According to ISE, the most important thing to do for firms offering password managers is to ensure that no residual data is left on disk when a password manager is placed into a locked state. This is because as long as they remain in locked state, attackers can exploit vulnerabilities to extract information that are stored in clear text in memory.

Password managers are still the best option for netizens

Commenting on the findings of ISE researchers, Amit Sethi, senior principal consultant at Synopsys, said that compared to all the things that can go wrong when people use weak passwords or reuse passwords across websites, these issues are quite minor. People should not let these weaknesses deter them from using a good password manager.

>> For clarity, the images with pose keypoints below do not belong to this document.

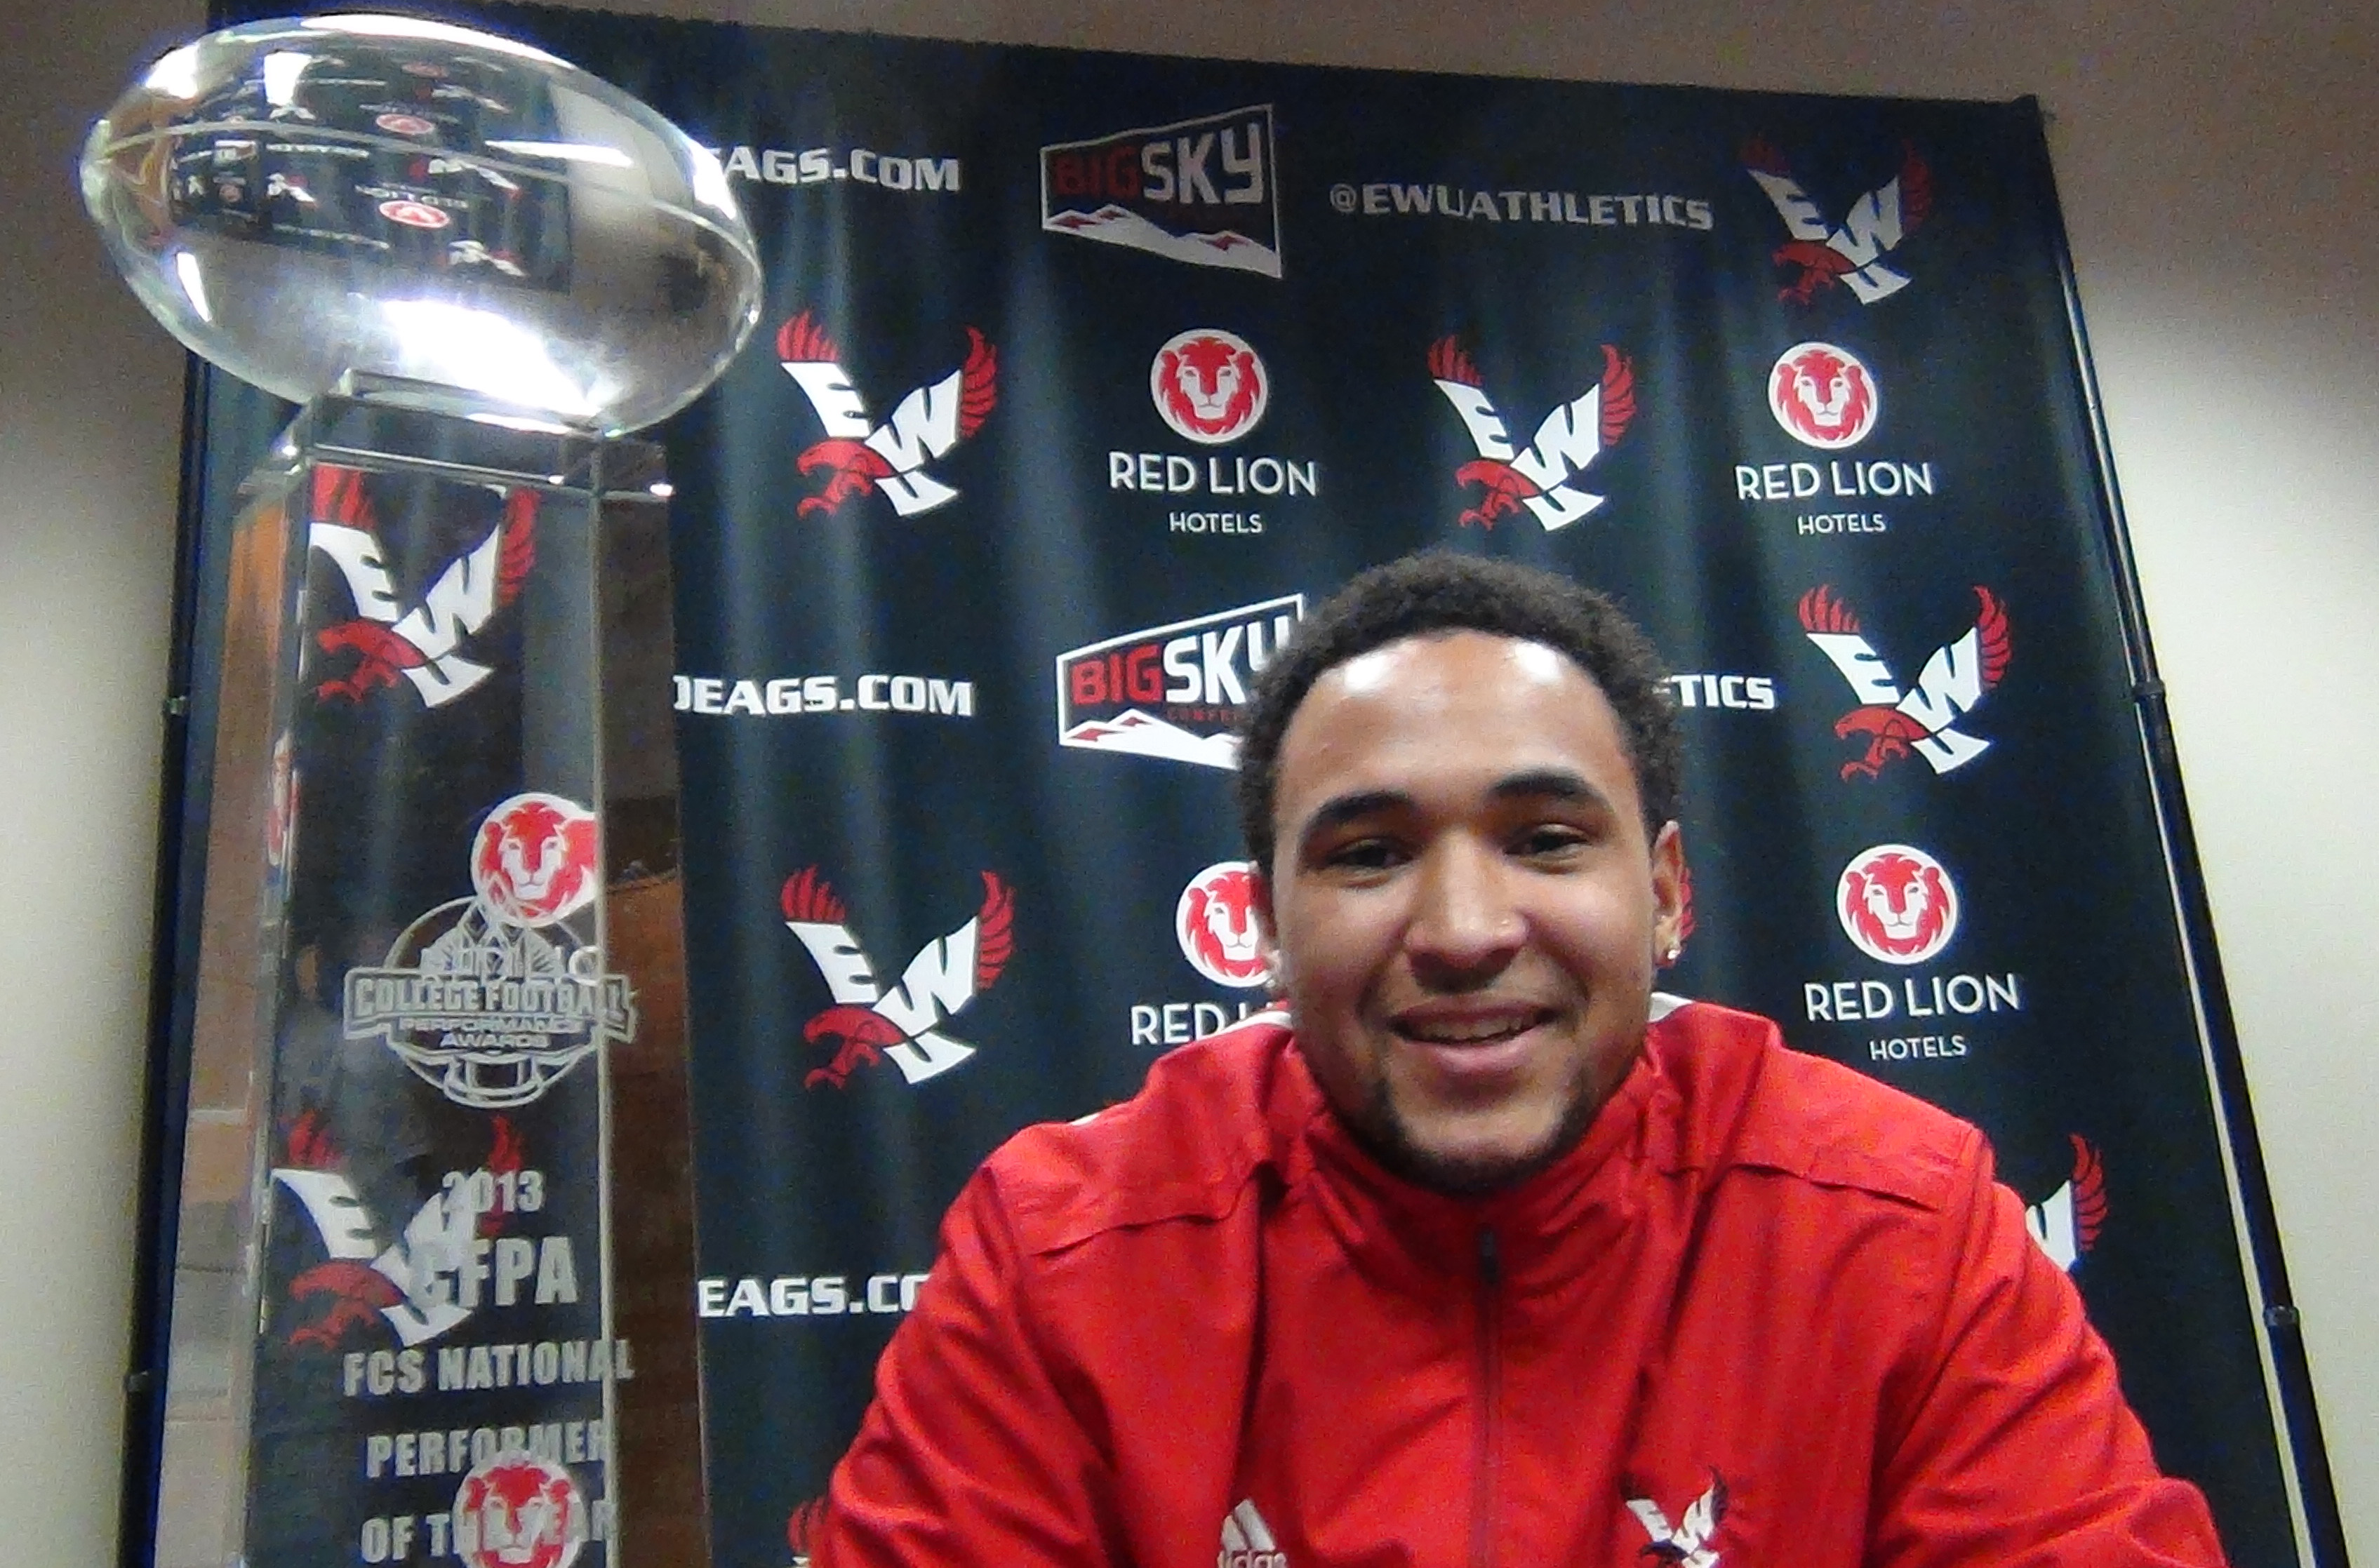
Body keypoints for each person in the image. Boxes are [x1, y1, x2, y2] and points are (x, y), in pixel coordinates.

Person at [811, 552, 2229, 1567]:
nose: (1467, 929)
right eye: (1368, 854)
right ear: (1262, 925)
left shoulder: (1900, 1224)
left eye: (1547, 838)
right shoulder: (1067, 1253)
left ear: (1668, 891)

“The main risk here is that somebody who gets access to your computer while your password manager is running but locked may be able to get access to your passwords. The first step is to upgrade your password manager to the latest available version. Almost all of the password managers that were studied have newer versions available that may have addressed these weaknesses. Then, make sure that you are using a strong master password that would be difficult for others to guess or brute-force.

“If you want to be more careful, close your password manager completely whenever leave your computer unattended. Do not simply lock the password manager and hope that your passwords will be safe. Finally, enable disk encryption on your computer. Then, shut down your computer or place it in hibernation mode if possible whenever you leave it unattended. Alternately, avoid leaving your computer unattended,” he added.